See the project here.
One of the most ambitious video undertakings achieved by The New York Times in 2019 was aimed at introducing the historically large and diverse 2020 Democratic presidential field to viewers across the U.S. and the world. The project involved more than three months of reporting, interviewing, traveling, editing, designing and programming by a team of more than two dozen people.
The result: 18 Questions. 21 Candidates. Here’s What They Said — a collection of interactive video interviews with nearly every candidate in the Democratic presidential primary race.
The goal was to provide voters with a new and different point of access and engagement to the candidates. We wanted to create a visual, approachable and unique experience that gave people a sense of who the candidates were, and their takes on some of the nation’s most pressing issues. We wanted to surprise our audience and do something digitally native that couldn’t be replicated in TV, audio or even on the debate stage itself. We wanted to level the playing field so all participants had a truly equal opportunity to make their case. And we wanted to make the video accessible to a wide audience to create opportunity for greater civic engagement.
Our questions were designed to explore differences among the primary candidates. We knew we wanted the interviews to be substantive on issues, but also included personal questions to draw in people who don’t typically engage in politics early in the race. This approach helped create a larger public discourse than we usually see with our politics coverage: It drove one of the highest number of subscriptions for the year.
We were striving for a fluid audience experience, allowing readers to seamlessly navigate between pages and easily watch questions and answers from each of the candidates on demand. Are you interested in how the candidates responded to “Does anyone deserve to have a billion dollars?” or do you simply want to know Elizabeth Warren’s answers to all questions policy? With over 500 video assets, viewers could interact with the project in a variety of ways, based on their own curiosities. This maximalist approach combined with our user-friendly navigation gave viewers several entry points and a customized experience.

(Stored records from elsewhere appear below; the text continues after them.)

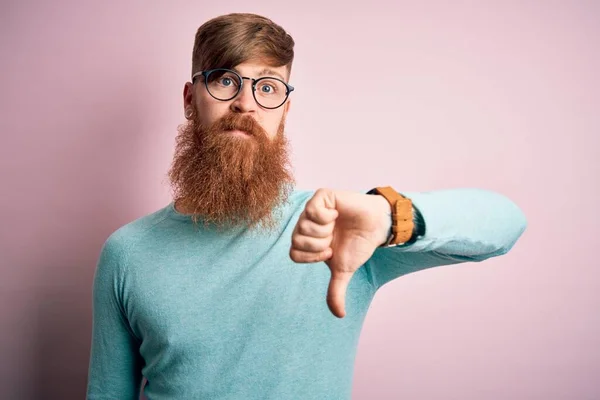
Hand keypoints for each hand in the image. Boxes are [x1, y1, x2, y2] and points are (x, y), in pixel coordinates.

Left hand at [289, 188, 391, 317]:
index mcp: (306, 240)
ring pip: (304, 226)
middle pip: (297, 240)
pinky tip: (337, 215)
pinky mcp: (322, 196)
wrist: (375, 227)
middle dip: (319, 244)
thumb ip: (336, 290)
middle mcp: (305, 224)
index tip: (329, 251)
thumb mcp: (344, 269)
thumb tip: (339, 315)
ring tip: (336, 226)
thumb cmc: (357, 245)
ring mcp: (312, 209)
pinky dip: (327, 217)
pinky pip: (313, 210)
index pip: (294, 254)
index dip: (313, 256)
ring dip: (325, 231)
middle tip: (333, 238)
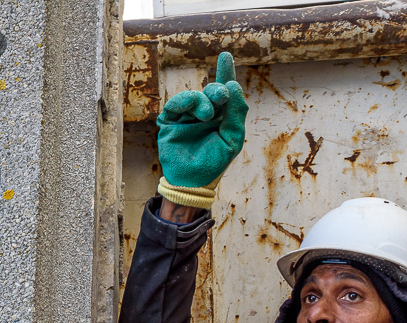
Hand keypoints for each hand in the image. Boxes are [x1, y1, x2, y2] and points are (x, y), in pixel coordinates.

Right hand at [156, 52, 247, 207]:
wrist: (192, 181)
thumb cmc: (214, 162)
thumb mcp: (233, 139)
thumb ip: (236, 113)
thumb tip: (233, 85)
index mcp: (221, 116)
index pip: (224, 91)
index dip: (225, 72)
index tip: (225, 56)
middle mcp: (204, 113)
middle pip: (211, 91)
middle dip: (217, 90)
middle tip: (222, 95)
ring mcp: (186, 117)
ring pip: (194, 96)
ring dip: (202, 99)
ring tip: (208, 114)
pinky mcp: (170, 122)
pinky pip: (175, 105)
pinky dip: (184, 101)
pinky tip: (192, 107)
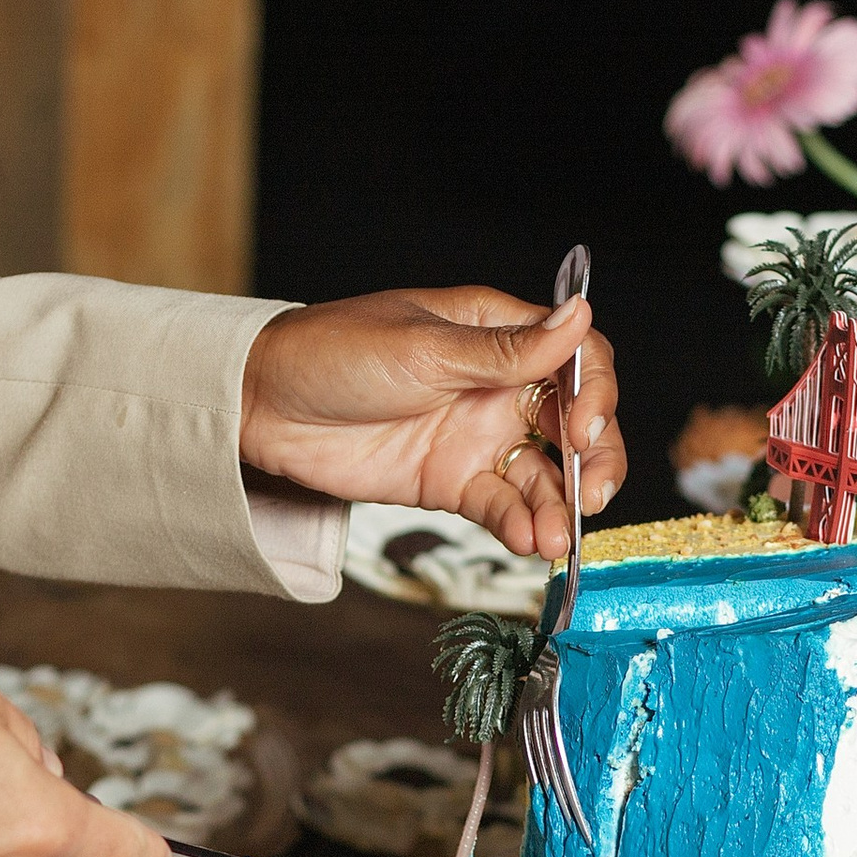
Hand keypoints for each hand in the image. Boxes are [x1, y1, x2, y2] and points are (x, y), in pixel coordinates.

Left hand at [239, 285, 623, 558]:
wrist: (263, 407)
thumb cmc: (334, 353)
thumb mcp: (424, 349)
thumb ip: (507, 349)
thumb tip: (578, 315)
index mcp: (498, 333)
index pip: (576, 358)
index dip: (593, 393)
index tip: (581, 428)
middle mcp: (498, 384)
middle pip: (575, 423)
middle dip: (593, 461)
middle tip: (591, 496)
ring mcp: (478, 436)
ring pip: (544, 474)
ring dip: (557, 507)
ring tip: (553, 538)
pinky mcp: (452, 483)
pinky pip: (502, 506)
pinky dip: (520, 525)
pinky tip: (525, 540)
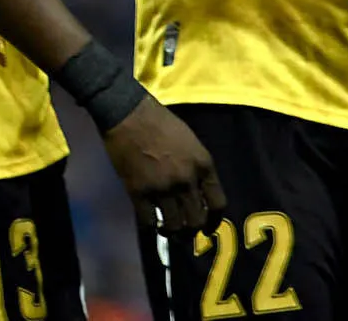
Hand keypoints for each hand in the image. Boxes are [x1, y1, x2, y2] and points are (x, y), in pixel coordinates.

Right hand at [102, 97, 225, 235]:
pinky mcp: (139, 192)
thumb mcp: (190, 141)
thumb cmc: (160, 122)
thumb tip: (198, 193)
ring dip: (172, 232)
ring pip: (174, 226)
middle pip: (196, 220)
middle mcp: (186, 180)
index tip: (207, 229)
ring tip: (167, 230)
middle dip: (192, 231)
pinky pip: (149, 221)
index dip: (214, 221)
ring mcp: (162, 188)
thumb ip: (197, 167)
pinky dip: (151, 226)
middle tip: (185, 233)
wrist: (128, 113)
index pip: (218, 204)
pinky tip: (151, 222)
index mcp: (203, 164)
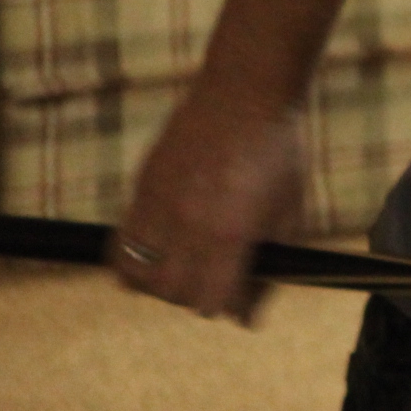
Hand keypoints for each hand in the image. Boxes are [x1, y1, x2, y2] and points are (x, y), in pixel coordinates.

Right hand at [110, 87, 306, 323]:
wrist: (246, 93)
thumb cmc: (279, 152)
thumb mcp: (290, 211)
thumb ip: (270, 265)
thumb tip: (247, 317)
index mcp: (229, 232)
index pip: (210, 301)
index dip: (227, 307)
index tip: (239, 296)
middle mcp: (187, 223)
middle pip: (172, 293)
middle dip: (194, 297)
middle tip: (214, 280)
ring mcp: (157, 205)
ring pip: (137, 276)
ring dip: (159, 284)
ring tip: (183, 268)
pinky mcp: (140, 187)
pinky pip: (120, 244)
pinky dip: (134, 260)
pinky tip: (159, 252)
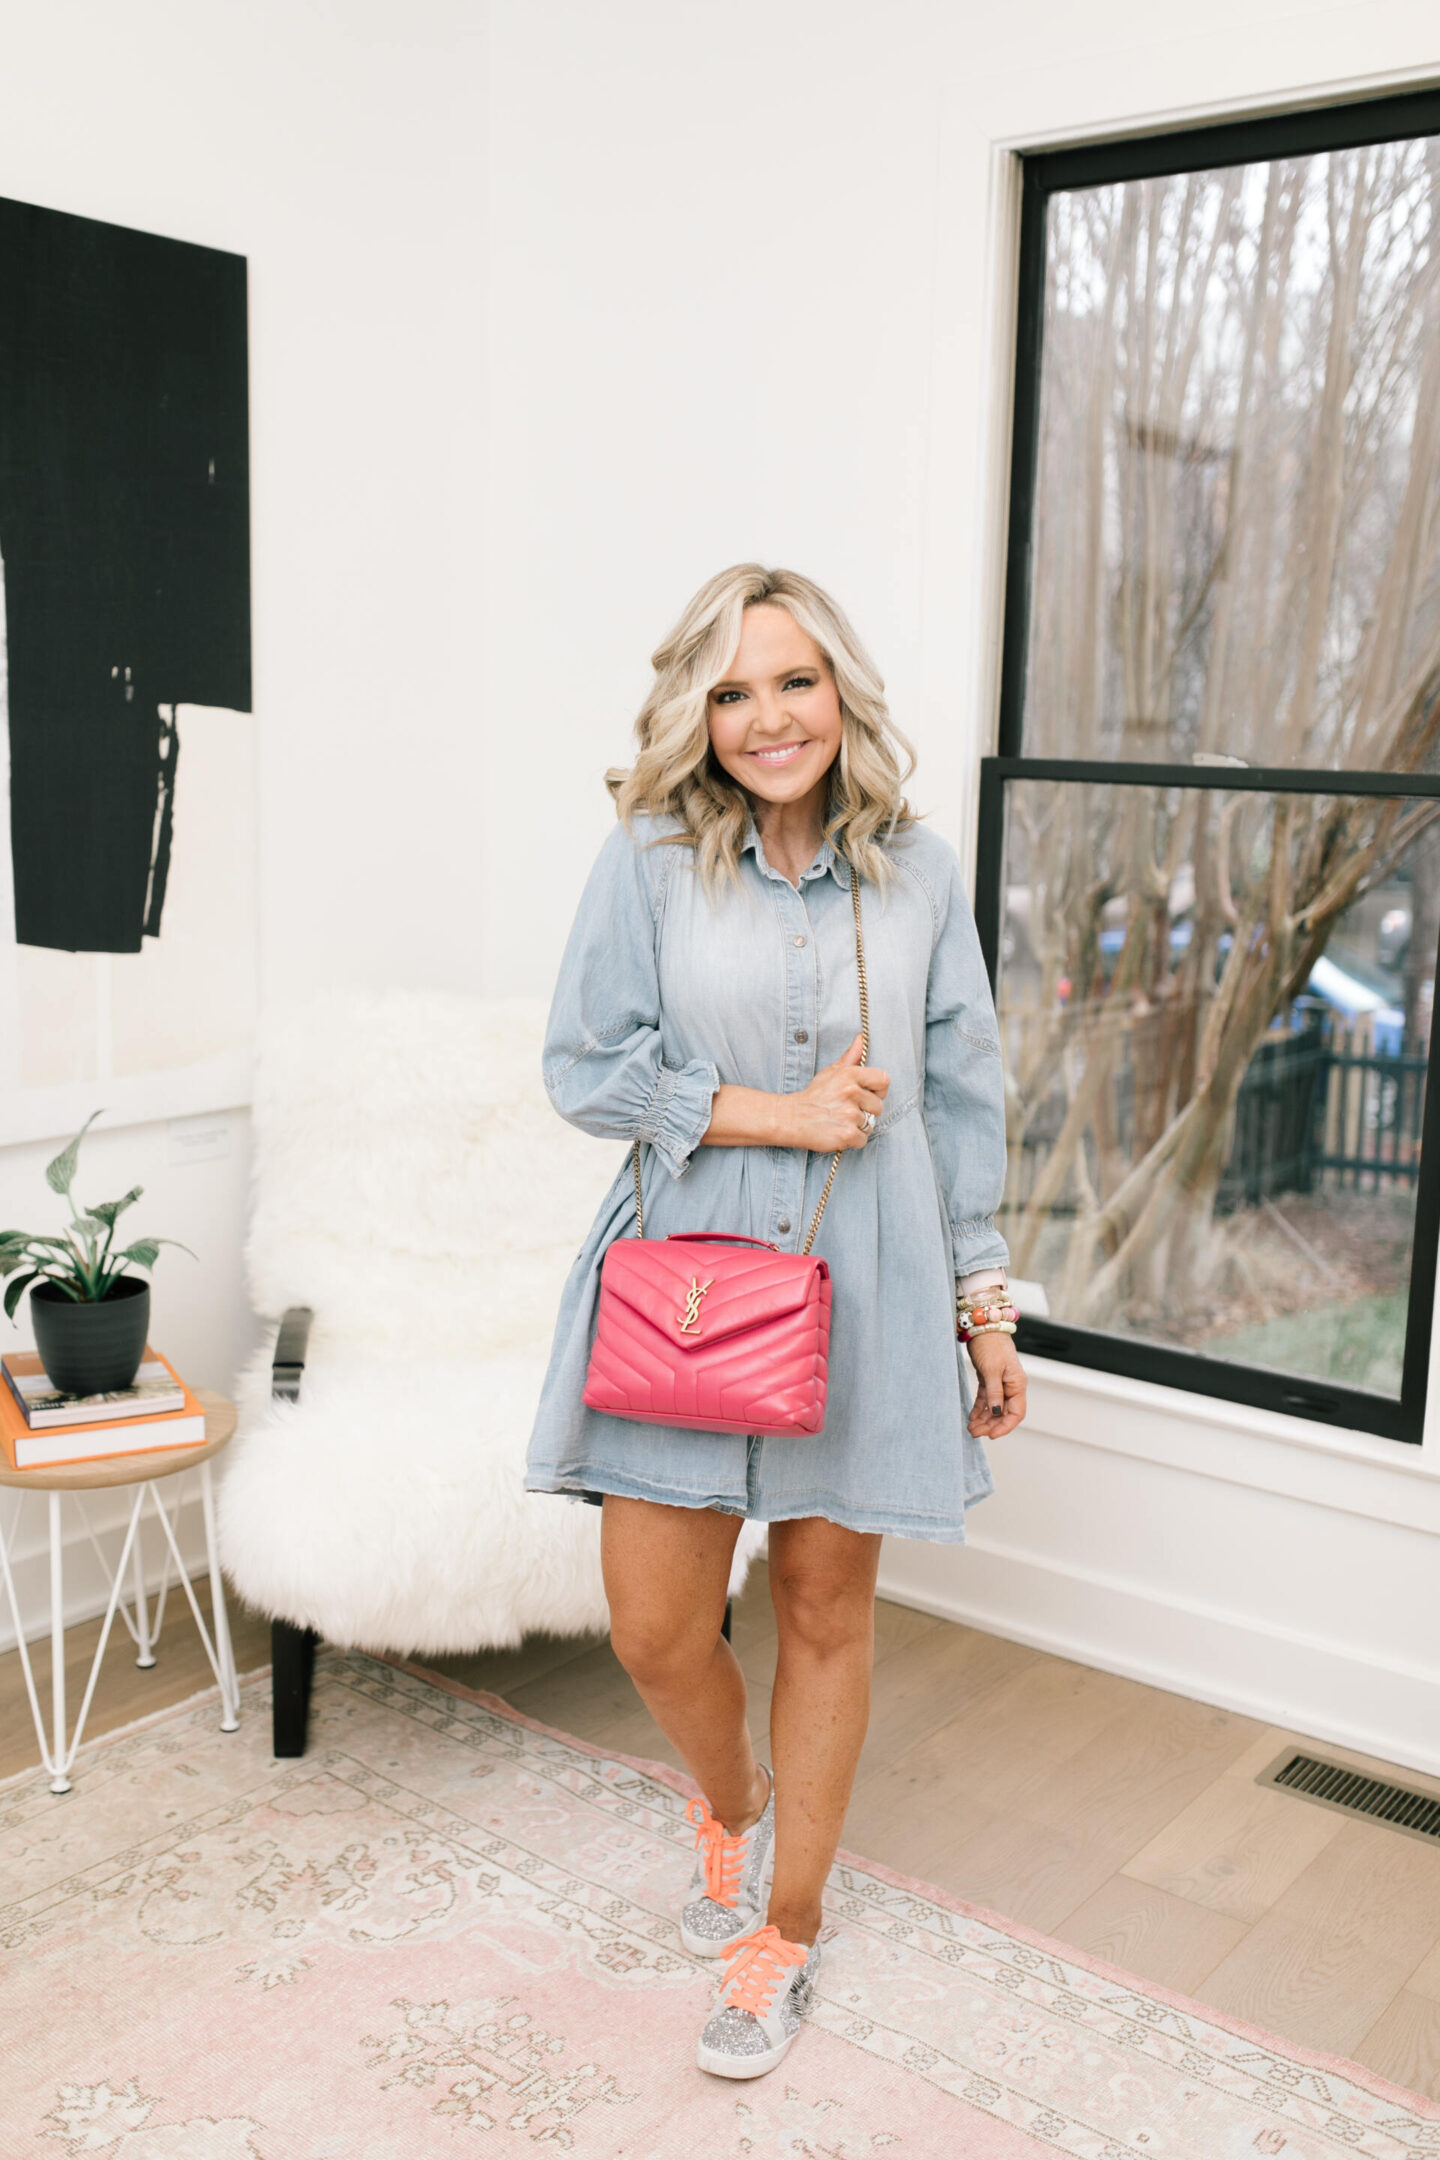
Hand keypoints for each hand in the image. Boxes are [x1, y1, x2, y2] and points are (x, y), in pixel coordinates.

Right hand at [785, 1035, 888, 1151]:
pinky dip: (852, 1141)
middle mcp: (851, 1093)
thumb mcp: (831, 1072)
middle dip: (866, 1112)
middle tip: (847, 1111)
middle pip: (879, 1106)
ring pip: (870, 1124)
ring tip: (840, 1122)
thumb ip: (850, 1057)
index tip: (866, 1095)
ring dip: (858, 1127)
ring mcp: (849, 1115)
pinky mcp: (846, 1134)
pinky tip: (838, 1133)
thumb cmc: (813, 1096)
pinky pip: (863, 1140)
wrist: (791, 1118)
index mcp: (850, 1075)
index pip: (884, 1080)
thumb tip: (862, 1038)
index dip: (878, 1090)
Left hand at [966, 1331, 1026, 1439]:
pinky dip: (980, 1409)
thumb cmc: (990, 1344)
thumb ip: (994, 1392)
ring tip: (972, 1428)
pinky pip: (986, 1399)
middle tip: (975, 1432)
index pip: (1016, 1413)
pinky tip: (972, 1417)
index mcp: (1017, 1384)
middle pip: (1004, 1413)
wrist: (983, 1326)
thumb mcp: (991, 1370)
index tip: (991, 1435)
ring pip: (994, 1408)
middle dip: (991, 1425)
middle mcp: (1011, 1386)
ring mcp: (1001, 1383)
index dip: (1005, 1427)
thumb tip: (996, 1412)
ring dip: (984, 1419)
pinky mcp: (990, 1379)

The project was a true collaboration involving specialists from our politics, video, graphics, design, interactive news, photo and audience engagement desks
The interviews were filmed in four locations from March to June. Each one featured a complex, multi-camera setup. Visually, we wanted to give viewers the perspective of sitting across the table from the candidates — something stylistically intimate and simple without political comment.
We created 40 individual pages — one for each of the 18 questions, one for each of the 21 candidates, plus one landing page. Each of these pages were cross-linked so that viewers could easily switch back and forth between them. Each question page included all 21 candidates’ individual answers. Each candidate page included that candidate’s answers to each of the 18 questions.
On each question page, viewers had a choice of a shorter or longer version of the answers:
1) The Singles, where the audience could watch an uninterrupted version of each candidate’s answer. We wanted them to have an arena where they wouldn’t be cut off by a moderator.
2) The Supercuts, where the audience could quickly compare the candidates’ responses.
3) The Candidates, where the audience could engage with a single candidate and spend time understanding their positions from the questions without other candidates interrupting.
The technical feats of this assignment were impressive in their own right. We made specific versions for desktop, mobile and social, including 16x9 versions for desktop, 1x1 versions for mobile, 9x16 versions for Instagram. We were also mindful of the need for fast-loading pages, so we used custom encoding.
The project overall was incredibly well received by our audience with over 2 million visitors abd received a flood of coverage from other media outlets. It had wide success on social media platforms. Twitter created a moment featuring the project, and many candidates shared it on their own social channels. Our questions created an opportunity for many special interest groups to not only visit the project, but also share it with their community members.
In a crowded media space, we rewrote the rulebook on how we can compare and contrast candidates. This paradigm shift gave viewers an unparalleled window into the minds of the field. Our new format achieved what the TV debate cannot: interactivity between the candidates and the audience.
Months later after many candidates had dropped out — we revisited the remaining candidates.
20 (More) Questions With Democrats.
In this second session, The New York Times reached out to nine Democratic presidential candidates to ask them the same set of questions on video. Seven accepted the invitation.